In the summer of 1984 - a friend and I, who both owned Sinclair ZX81s set up a 1-way data link between one machine and the other across our college dorms - using a FM transmitter bug and an FM radio receiver - over a distance of 300 feet.

The primary design requirement for a stand alone computer system in a post-* world is simplicity, maintainability, and debugability. It must be possible for a single user to do _everything_ in situ. There are very few existing systems that meet all three of these criteria across the whole hardward-firmware-software stack, and modern technology companies are actively moving away from this.

At all levels this requires extensive and open documentation and implementations, and ideally a real standard.

The hardware level would probably need a complete rethink, and if you want good peripheral support (e.g. to be able to try to access whatever data device you come across) then you need a solution that doesn't require a subsystem kernel maintainer for everything, or you just give up on that. A potential 4th requirement here could be a large supply of parts since in most scenarios it is extremely unlikely that anyone will be able to get a fab working again for hundreds or thousands of years. Maybe radiation hardened large feature size ICs or something like that. The alternative would be a zillion RPis (with some alternate data storage interface) so that hopefully some of them survive and continue to work after 100s of years, but this seems like a much riskier bet than trying to actually engineer something to survive for a very long time. Above the IC level the ability for someone to replace parts without special tooling beyond maybe a soldering iron also seems like it is probably also important.

At the software level there are two existing systems that might serve, one of the Smalltalks, or one of the lisps (my bias says common lisp, despite the warts). Assembly and C are just not a big enough lever for a single individual, and other things like Java seem to have been intentionally engineered to deprive individual users of power. The objective here is not to be fast, the objective is to retain access to computation at all so that the knowledge of how to work with such systems is not lost. Also at the software level the requirements pretty much preclude things like browsers that are so monstrously complex that there no hope than an individual could ever hope to maintain a legacy artifact (or probably even compile one of the monsters) for interpreting modern web documents.

I do not think that we can expect the current incentive structure around software and hardware to accidentally create something that can meet these requirements. If anything it is going in the other direction as large corporations can employ technology that can _only_ be maintained by large engineering teams. We are putting little computers in everything, but they are useless to anyone in a world without a network.

I'm thinking old phones, tablets, and portable computers will be more common. I keep several bootable USB drives which have lots of ebooks, audio books, videos, software, and games along with several old laptops/netbooks which were free. I also keep some of those files on microSD cards to make them accessible with tablets.

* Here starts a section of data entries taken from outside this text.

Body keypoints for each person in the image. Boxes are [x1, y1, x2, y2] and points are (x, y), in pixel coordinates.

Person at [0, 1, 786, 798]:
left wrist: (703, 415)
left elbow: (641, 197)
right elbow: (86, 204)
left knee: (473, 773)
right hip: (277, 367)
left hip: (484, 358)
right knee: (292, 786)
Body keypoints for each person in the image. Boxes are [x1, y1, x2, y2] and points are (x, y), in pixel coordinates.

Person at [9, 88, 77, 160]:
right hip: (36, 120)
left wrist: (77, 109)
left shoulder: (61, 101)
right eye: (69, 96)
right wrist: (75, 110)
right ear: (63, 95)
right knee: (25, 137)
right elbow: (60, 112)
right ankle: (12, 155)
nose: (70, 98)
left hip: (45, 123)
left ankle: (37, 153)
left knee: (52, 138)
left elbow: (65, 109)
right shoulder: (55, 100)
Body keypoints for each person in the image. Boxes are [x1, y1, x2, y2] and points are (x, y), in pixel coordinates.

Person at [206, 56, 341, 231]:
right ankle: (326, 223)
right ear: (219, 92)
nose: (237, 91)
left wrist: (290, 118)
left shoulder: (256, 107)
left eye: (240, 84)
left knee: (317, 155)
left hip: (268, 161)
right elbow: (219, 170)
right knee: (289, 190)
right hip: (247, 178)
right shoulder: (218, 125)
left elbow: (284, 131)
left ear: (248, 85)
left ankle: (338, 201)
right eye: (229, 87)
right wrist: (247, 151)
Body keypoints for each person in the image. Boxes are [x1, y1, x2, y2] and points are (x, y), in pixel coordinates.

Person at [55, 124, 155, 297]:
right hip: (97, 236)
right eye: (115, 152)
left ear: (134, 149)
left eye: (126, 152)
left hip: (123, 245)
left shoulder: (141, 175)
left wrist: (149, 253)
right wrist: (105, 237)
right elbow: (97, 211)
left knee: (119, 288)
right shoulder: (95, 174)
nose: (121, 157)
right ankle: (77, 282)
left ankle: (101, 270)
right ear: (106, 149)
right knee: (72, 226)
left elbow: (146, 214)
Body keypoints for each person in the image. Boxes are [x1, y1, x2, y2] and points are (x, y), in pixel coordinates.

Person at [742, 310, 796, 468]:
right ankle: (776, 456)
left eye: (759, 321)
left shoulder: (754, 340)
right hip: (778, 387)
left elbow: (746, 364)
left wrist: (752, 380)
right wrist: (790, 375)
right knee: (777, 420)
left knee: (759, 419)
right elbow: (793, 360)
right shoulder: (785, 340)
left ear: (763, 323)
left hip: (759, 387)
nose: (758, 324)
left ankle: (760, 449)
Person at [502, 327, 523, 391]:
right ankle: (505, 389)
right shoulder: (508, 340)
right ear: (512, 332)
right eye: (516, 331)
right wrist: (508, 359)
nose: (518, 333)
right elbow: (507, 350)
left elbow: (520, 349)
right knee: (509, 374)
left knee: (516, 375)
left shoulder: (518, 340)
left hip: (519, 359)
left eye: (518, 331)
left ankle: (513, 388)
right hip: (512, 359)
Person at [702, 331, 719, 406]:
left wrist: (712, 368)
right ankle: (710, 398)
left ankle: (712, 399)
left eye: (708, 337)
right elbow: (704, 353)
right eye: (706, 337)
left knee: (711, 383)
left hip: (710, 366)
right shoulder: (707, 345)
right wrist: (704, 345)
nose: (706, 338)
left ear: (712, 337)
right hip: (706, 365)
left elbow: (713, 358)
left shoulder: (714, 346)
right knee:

IMO collapse will be very boring so lots of books, audio files, video games, and music would be nice to have if it can be run off small off grid solar setups.

Makes me wonder what possibilities become, er, possible if we up the computing power a few orders of magnitude to a Pi Zero W or Pi 4.

From what I understand it’s fairly easy to use a Pi as an LTE Router for longer ranges and WiFi for shorter ranges. I wonder if the right microsd cards and were stockpiled one would be able to reconnect several communities in a mesh.